PROBLEM TO WORK ON. From the line containing "GOR (hydrocarbon_value), Well_A4: 4900" down to the final line of the entries below, return each line exactly and drop the pictures.
----------------
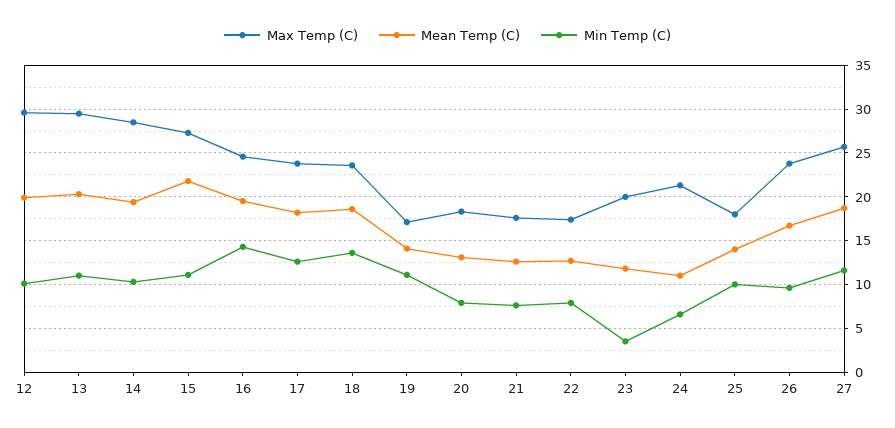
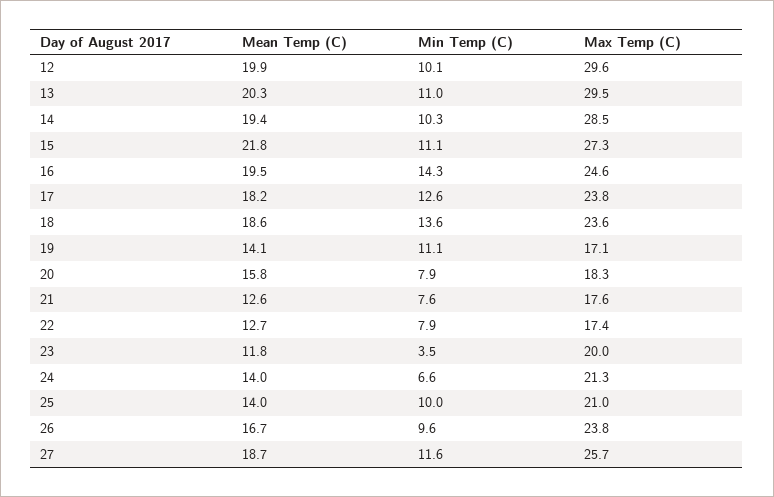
Mean Temp (C), 20: 13 -> 15.8
Mean Temp (C), 24: 11 -> 14
Max Temp (C), 25: 18 -> 21

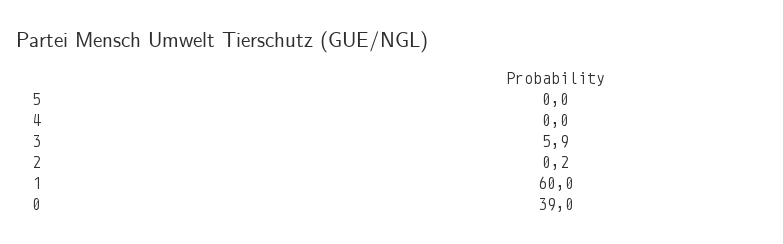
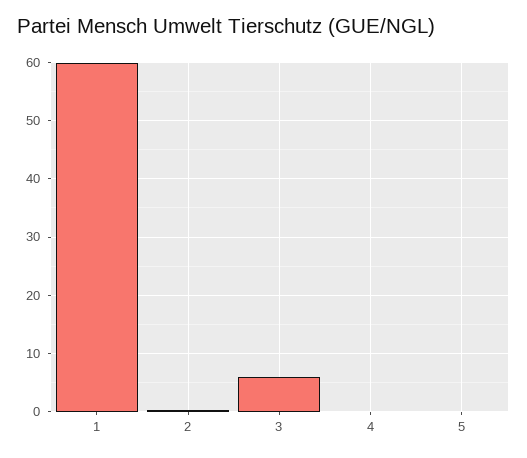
0: 39 -> none

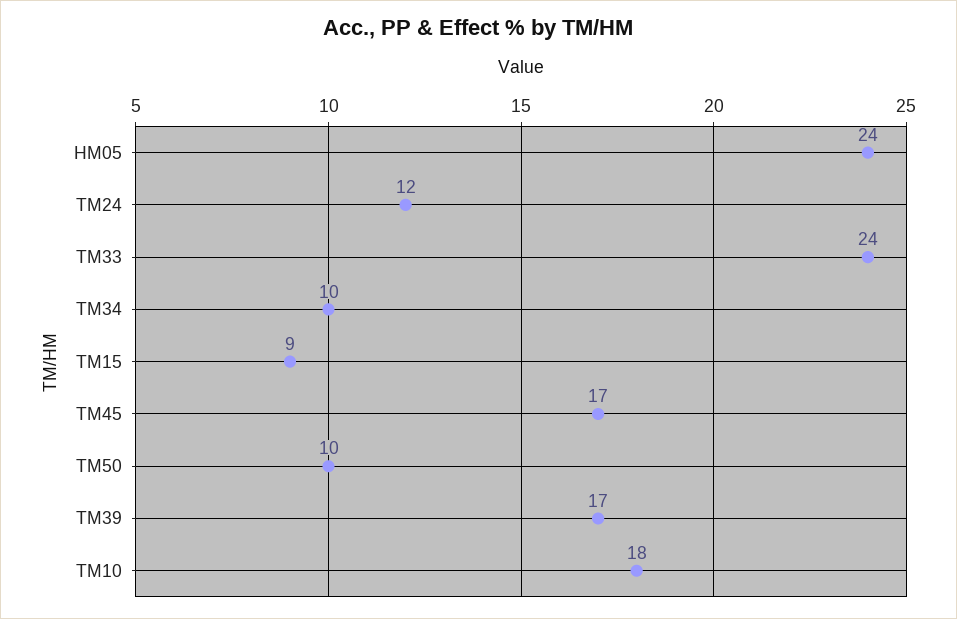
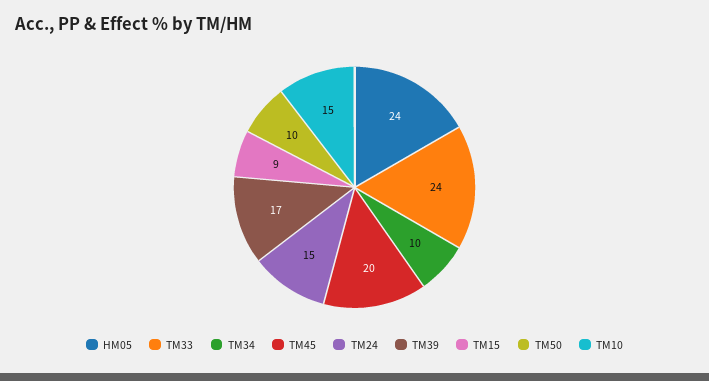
TM24: 12 -> 15
TM45: 17 -> 20
TM10: 18 -> 15

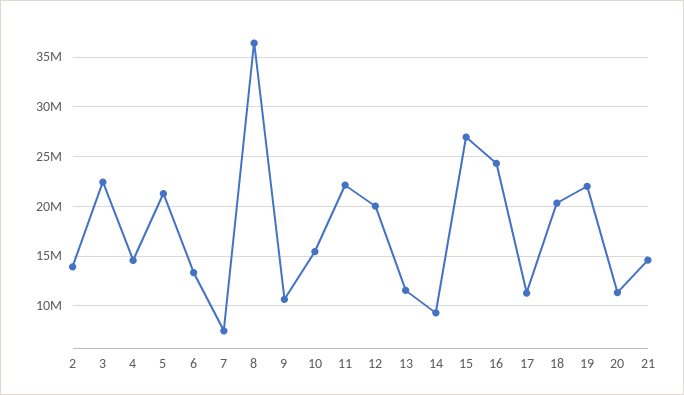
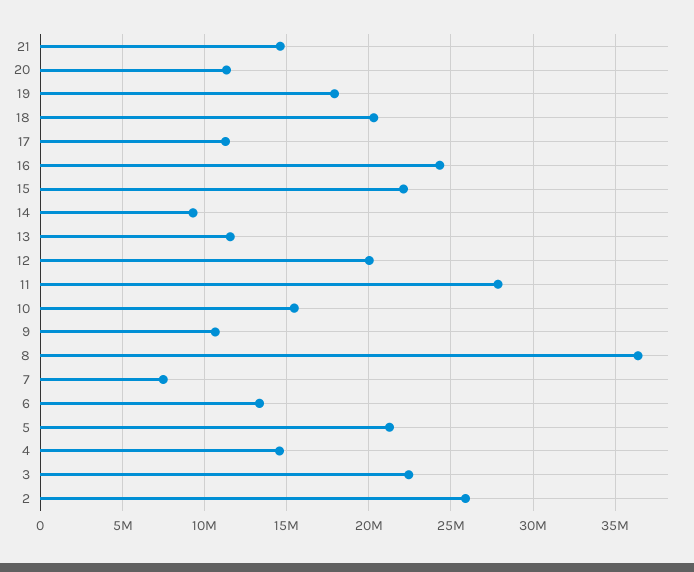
2: 14000000 -> 26000000
11: 22000000 -> 28000000
15: 27000000 -> 22000000
19: 22000000 -> 18000000

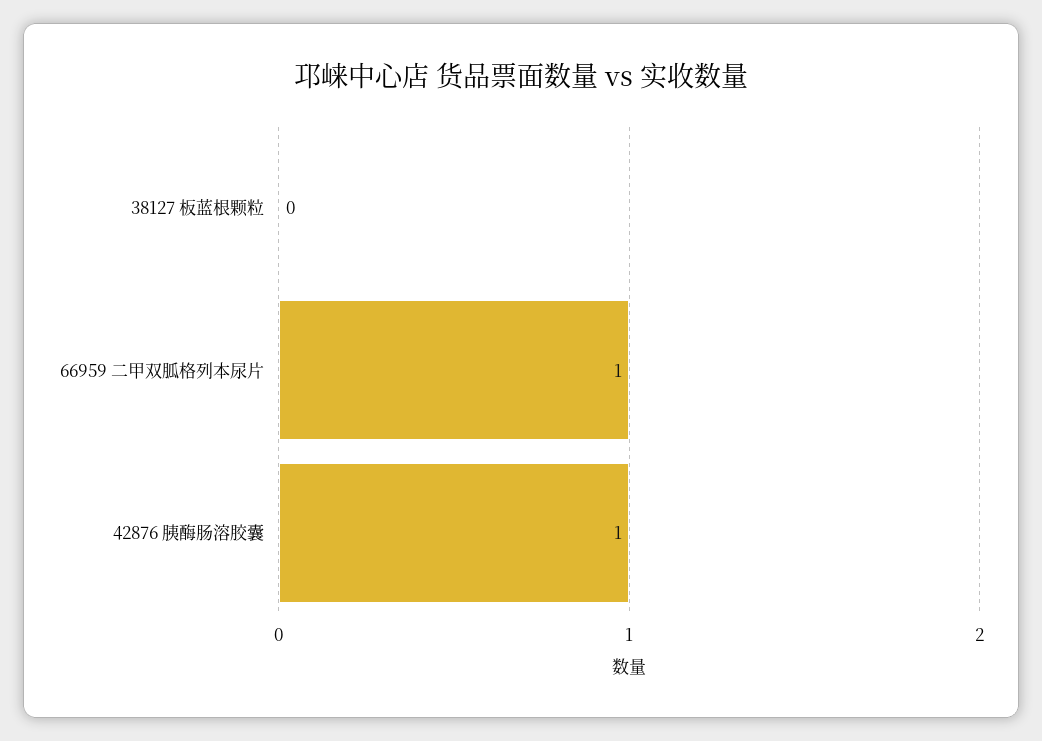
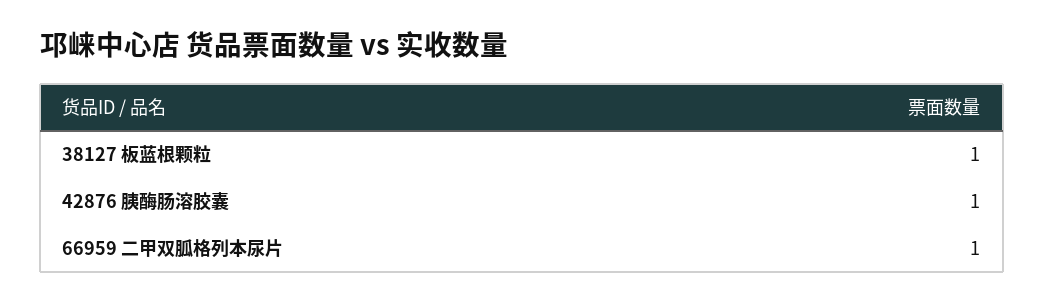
38127 板蓝根颗粒: 0 -> 1

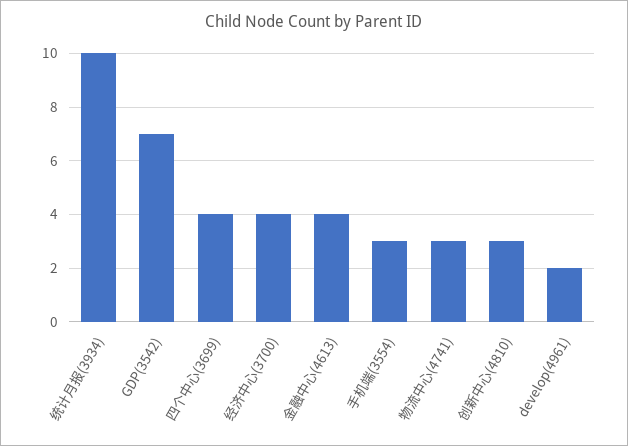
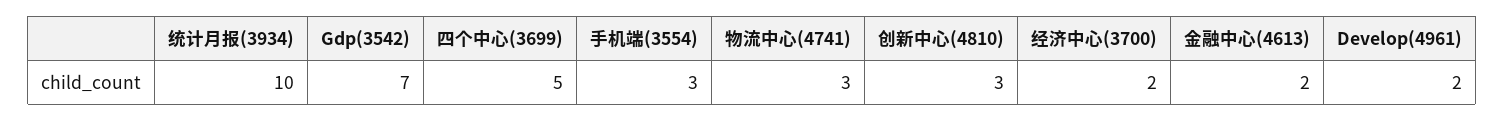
四个中心(3699): 4 -> 5
经济中心(3700): 4 -> 2
金融中心(4613): 4 -> 2

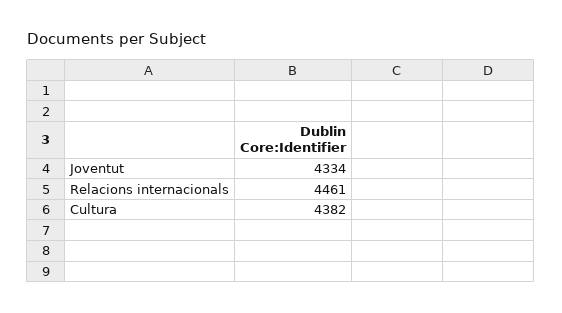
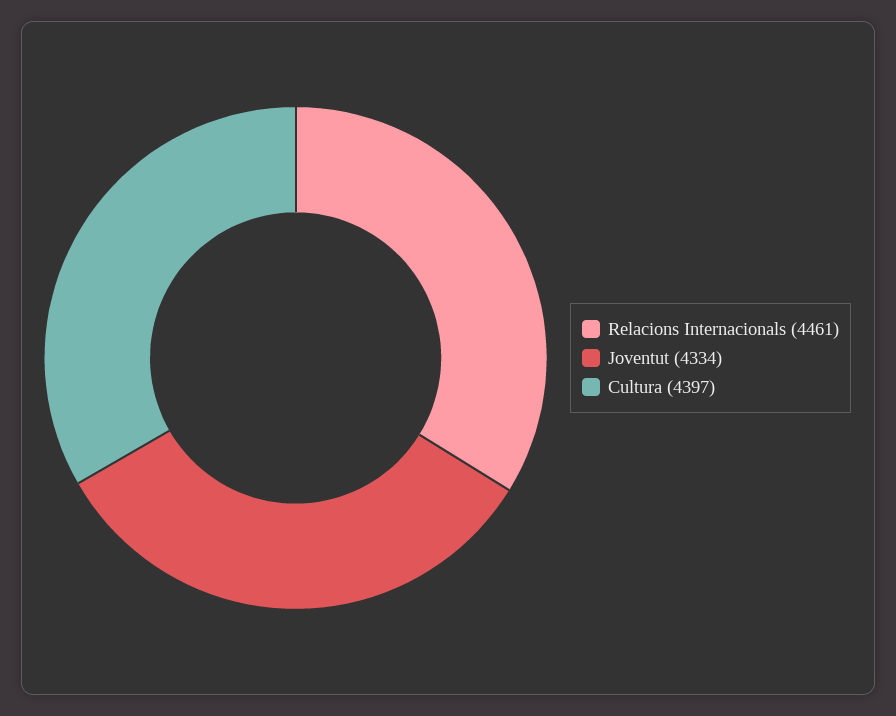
Cultura: 4382 -> 4397

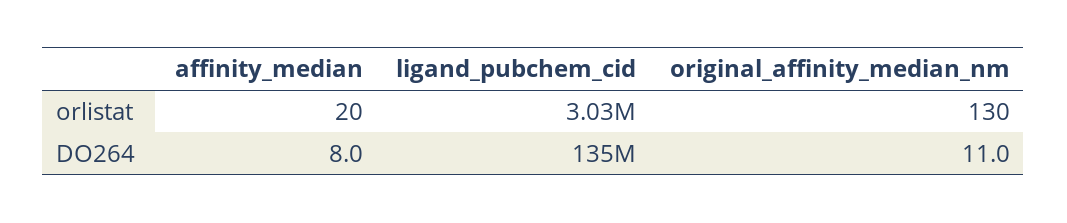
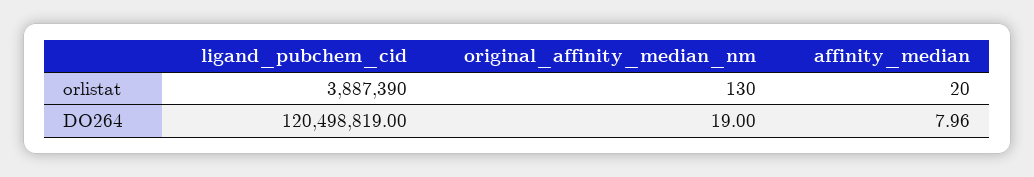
ligand_pubchem_cid, orlistat: 3030000 -> 3887390
ligand_pubchem_cid, DO264: 135000000 -> 120498819
original_affinity_median_nm, DO264: 11 -> 19

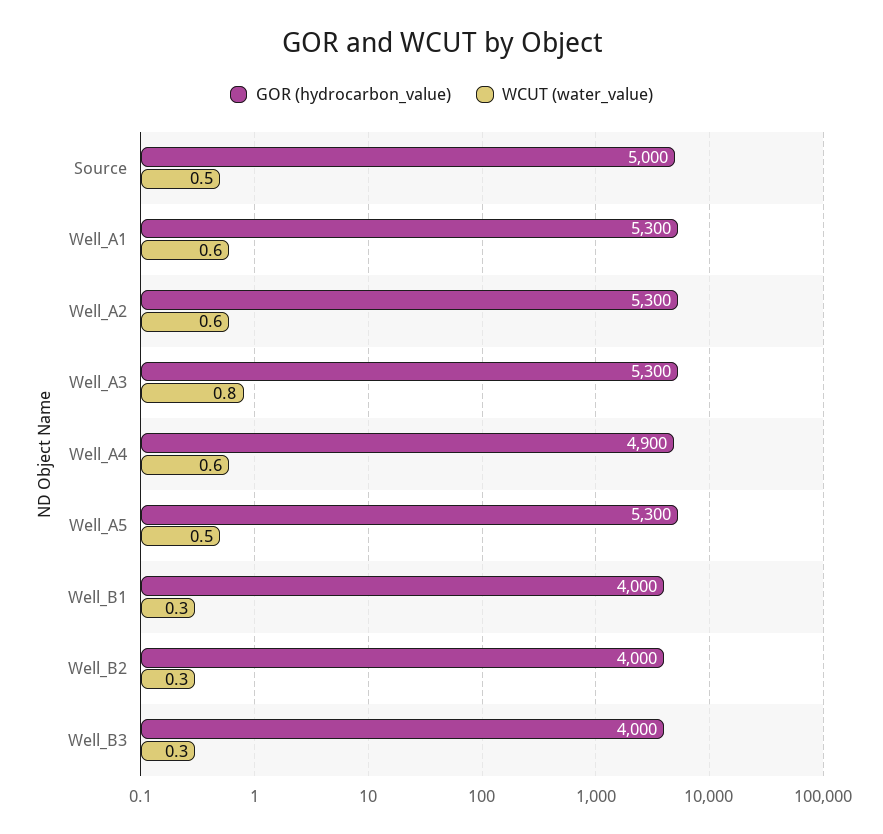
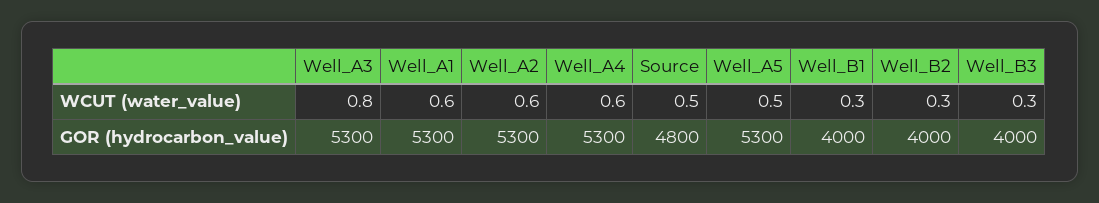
GOR (hydrocarbon_value), Source: 5000 -> 4800
GOR (hydrocarbon_value), Well_A4: 4900 -> 5300

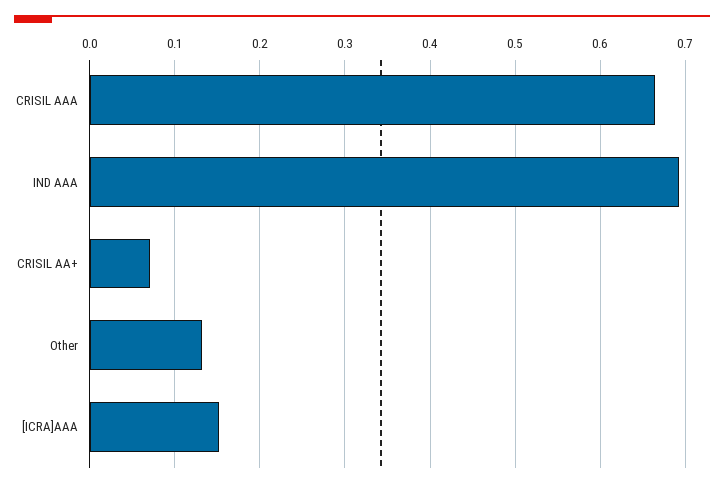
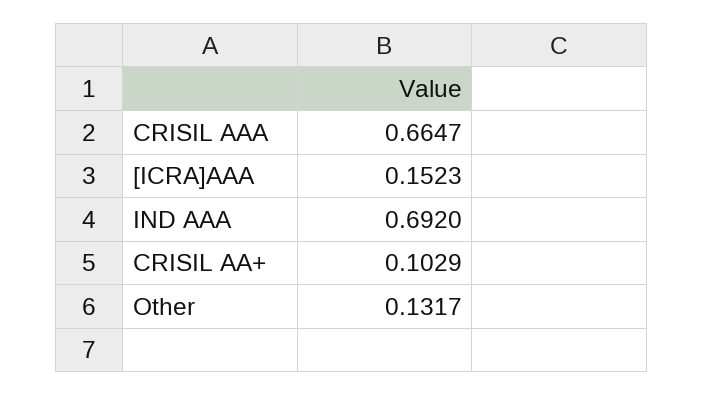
CRISIL AA+: 0.07 -> 0.1029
----------------
SOLUTION TO THIS PROBLEM.
GOR (hydrocarbon_value), Well_A4: 4900 -> 5300

CRISIL AA+: 0.07 -> 0.1029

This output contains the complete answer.